Praised by Mário de Andrade as “the most exact painter of national things” and by Mário Pedrosa as “the most Brazilian of artists,” Di Cavalcanti was one of the organizers of the 1922 Modern Art Week, for which he also developed the poster and catalog, and a key figure in the anthropophagic modernist movement.
He engaged with European avant-gardes, with which he had contact in Paris, such as Cubism and Art Deco. Inspired by figures like Pablo Picasso, Henri Matisse, and Fernand Léger, he absorbed their formal aspects and developed a visual repertoire centered on constructing a national imagery, celebrating Brazilian icons like Carnival, samba, everyday life, and the Brazilian people.
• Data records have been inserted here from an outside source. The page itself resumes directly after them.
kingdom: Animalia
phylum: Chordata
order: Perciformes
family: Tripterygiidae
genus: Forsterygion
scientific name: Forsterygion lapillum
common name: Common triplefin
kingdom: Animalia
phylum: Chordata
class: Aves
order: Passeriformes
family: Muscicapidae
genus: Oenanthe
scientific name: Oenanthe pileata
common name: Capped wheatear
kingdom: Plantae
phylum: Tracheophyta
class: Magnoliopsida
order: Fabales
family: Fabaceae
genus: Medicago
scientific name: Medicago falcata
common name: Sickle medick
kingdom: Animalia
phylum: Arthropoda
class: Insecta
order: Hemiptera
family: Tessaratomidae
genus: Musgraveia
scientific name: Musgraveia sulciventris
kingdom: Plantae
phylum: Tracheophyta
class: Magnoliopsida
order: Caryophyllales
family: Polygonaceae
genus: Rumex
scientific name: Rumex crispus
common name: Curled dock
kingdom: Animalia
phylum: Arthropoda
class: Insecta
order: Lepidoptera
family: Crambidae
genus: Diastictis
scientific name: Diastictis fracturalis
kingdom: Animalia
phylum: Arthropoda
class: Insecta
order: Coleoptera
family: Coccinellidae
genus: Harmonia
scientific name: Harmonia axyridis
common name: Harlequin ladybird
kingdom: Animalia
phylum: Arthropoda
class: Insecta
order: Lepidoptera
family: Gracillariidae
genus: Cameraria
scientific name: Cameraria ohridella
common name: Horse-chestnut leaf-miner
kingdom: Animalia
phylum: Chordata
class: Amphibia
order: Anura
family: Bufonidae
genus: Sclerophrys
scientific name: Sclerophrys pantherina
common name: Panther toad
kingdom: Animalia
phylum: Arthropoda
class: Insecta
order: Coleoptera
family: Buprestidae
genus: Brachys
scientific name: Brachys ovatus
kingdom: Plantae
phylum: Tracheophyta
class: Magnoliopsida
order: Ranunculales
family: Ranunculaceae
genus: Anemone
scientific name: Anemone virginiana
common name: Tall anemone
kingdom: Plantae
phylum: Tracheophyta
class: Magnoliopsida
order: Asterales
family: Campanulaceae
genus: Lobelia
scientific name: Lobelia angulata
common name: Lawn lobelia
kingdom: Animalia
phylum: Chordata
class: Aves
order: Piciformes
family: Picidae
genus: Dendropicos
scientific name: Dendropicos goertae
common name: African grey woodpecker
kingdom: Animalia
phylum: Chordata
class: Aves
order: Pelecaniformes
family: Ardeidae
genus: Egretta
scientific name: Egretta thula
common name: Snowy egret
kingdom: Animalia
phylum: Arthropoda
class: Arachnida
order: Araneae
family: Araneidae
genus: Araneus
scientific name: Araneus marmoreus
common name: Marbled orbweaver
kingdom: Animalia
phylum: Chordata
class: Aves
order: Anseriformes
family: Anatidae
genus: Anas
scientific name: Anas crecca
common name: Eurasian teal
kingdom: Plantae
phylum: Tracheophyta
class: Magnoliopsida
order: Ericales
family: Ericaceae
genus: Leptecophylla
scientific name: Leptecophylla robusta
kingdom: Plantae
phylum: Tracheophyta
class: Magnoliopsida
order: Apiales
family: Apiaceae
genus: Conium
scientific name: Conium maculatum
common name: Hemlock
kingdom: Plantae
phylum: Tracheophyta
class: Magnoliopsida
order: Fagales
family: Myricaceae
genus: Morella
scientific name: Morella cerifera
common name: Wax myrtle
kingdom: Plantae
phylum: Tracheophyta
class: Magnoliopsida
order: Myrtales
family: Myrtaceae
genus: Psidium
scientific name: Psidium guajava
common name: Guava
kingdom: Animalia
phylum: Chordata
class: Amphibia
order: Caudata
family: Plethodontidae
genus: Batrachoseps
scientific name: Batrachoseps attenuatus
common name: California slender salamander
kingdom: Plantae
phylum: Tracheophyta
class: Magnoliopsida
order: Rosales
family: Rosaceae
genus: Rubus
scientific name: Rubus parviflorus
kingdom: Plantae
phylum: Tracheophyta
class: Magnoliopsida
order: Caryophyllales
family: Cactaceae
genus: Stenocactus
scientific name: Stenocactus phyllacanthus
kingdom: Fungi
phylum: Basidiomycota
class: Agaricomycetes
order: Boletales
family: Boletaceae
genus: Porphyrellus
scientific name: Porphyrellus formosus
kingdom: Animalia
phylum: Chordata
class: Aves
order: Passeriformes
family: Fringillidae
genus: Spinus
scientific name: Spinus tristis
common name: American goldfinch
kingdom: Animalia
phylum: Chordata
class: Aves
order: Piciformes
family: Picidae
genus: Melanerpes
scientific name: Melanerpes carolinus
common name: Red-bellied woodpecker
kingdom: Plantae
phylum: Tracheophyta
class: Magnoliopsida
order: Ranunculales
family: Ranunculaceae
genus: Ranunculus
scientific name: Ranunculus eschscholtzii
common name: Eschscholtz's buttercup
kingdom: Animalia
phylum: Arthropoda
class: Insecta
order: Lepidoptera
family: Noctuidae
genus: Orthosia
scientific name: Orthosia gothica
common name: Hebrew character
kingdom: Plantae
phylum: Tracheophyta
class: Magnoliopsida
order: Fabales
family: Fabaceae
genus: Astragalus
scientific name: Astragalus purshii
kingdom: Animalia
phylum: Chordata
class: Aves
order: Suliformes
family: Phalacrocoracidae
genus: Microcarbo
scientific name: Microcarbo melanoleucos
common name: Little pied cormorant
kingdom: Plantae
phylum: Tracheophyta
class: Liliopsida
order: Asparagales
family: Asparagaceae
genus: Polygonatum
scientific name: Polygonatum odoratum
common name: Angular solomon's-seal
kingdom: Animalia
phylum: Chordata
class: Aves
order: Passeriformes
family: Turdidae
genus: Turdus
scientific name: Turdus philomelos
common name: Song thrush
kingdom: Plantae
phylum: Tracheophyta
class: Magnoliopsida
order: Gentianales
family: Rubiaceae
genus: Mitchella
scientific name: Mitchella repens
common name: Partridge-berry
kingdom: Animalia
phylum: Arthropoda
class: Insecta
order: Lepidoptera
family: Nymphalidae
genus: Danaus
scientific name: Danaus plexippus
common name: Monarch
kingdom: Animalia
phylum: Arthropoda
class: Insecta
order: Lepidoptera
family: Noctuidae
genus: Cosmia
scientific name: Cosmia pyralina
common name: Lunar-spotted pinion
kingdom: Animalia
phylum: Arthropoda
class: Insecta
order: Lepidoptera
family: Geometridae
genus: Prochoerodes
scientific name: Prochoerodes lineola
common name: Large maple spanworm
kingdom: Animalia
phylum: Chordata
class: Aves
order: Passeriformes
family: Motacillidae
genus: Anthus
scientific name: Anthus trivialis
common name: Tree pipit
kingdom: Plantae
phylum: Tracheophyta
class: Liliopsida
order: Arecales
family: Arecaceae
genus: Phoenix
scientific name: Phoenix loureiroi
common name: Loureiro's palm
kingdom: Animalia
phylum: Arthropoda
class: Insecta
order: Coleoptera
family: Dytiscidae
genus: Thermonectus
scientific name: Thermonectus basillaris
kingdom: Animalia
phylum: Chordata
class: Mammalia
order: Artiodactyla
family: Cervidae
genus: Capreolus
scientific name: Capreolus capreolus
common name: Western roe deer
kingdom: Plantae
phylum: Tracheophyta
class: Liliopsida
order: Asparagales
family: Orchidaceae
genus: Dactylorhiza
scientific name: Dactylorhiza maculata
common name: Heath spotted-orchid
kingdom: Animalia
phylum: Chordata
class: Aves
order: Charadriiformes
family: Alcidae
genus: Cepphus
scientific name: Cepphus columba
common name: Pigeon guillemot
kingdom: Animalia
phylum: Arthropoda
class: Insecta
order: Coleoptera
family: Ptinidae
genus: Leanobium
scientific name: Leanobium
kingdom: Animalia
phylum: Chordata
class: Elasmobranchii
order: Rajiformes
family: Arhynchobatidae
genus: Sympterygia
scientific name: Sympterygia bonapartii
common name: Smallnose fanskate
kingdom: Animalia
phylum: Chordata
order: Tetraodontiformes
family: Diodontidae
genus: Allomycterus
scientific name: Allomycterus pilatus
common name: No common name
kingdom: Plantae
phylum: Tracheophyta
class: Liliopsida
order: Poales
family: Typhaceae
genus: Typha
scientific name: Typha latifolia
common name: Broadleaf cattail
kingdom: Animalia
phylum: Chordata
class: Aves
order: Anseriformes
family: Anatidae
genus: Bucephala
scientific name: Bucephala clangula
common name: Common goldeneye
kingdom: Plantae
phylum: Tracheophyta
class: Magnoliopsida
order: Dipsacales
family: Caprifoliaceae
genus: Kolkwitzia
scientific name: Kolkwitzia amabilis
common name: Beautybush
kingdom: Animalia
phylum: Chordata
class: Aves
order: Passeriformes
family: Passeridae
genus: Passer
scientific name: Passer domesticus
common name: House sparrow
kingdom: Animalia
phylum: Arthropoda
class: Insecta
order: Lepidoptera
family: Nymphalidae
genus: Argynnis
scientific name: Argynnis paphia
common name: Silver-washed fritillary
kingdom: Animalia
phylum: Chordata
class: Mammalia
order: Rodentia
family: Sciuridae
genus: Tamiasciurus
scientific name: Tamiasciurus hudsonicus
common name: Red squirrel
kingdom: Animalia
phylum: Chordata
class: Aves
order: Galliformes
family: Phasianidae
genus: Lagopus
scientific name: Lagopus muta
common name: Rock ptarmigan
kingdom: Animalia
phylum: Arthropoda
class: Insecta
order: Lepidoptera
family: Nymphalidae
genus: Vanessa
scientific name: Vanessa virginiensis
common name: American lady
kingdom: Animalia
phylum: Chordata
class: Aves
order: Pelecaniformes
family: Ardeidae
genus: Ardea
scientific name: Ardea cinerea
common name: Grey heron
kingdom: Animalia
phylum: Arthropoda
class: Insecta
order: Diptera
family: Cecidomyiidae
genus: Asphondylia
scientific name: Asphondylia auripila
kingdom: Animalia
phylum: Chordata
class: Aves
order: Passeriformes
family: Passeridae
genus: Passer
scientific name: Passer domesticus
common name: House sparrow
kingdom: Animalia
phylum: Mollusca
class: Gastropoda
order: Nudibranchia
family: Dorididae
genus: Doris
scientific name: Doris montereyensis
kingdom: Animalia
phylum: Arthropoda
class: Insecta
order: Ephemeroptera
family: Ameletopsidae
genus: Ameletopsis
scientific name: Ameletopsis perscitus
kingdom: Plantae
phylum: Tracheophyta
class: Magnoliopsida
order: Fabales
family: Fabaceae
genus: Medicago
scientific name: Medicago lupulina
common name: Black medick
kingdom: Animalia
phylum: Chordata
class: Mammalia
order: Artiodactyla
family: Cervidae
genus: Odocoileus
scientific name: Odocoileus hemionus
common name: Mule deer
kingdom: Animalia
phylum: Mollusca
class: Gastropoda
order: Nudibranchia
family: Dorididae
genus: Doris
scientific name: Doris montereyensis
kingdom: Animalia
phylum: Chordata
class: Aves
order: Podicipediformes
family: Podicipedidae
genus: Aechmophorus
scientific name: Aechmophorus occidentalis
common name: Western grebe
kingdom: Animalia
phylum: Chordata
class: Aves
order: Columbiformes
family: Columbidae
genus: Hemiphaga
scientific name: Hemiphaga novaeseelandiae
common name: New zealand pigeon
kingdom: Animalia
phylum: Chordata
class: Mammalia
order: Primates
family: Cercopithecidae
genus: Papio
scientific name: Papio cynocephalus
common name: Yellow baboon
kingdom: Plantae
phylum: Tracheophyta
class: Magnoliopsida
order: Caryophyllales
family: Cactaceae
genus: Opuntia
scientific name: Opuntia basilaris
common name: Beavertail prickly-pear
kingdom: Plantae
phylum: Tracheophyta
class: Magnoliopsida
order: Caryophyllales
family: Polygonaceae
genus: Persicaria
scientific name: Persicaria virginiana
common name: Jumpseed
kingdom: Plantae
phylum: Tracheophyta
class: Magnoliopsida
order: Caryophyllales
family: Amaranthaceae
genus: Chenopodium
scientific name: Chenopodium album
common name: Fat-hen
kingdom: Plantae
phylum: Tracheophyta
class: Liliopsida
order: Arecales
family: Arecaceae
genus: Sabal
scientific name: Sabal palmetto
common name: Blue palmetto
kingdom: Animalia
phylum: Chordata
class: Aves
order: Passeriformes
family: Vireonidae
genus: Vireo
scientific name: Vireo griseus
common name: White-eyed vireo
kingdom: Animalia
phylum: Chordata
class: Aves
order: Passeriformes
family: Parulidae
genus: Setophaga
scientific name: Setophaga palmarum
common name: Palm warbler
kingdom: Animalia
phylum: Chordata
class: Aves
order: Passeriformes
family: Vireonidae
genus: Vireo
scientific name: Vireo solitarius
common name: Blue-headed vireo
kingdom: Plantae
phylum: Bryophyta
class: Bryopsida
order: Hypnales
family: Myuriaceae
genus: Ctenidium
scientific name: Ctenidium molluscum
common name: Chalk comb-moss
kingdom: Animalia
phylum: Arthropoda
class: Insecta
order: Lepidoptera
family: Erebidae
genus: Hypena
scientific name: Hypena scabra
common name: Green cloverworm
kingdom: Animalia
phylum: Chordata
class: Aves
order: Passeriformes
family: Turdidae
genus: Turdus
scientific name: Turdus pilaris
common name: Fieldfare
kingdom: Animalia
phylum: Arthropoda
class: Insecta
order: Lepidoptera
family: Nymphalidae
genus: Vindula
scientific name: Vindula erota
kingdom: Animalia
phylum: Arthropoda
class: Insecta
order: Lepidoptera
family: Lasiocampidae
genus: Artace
After a period of intense activity as an illustrator in the press, focused on the principles of Art Nouveau, the early phase of his work as a painter is marked by the use of sinuous lines. The artist commonly contrasts the volume of figures with the flatness of backgrounds, employing soft chromatics.
Later, the influence of Mexican muralists becomes evident in his work, not only in formal aspects but also in its social substance, alongside surrealist elements that lend a dreamlike quality to his themes connected to Brazilian reality. Thus, opposite pairs coexist in his work, such as the everyday and the fantastic, the real and the daydream.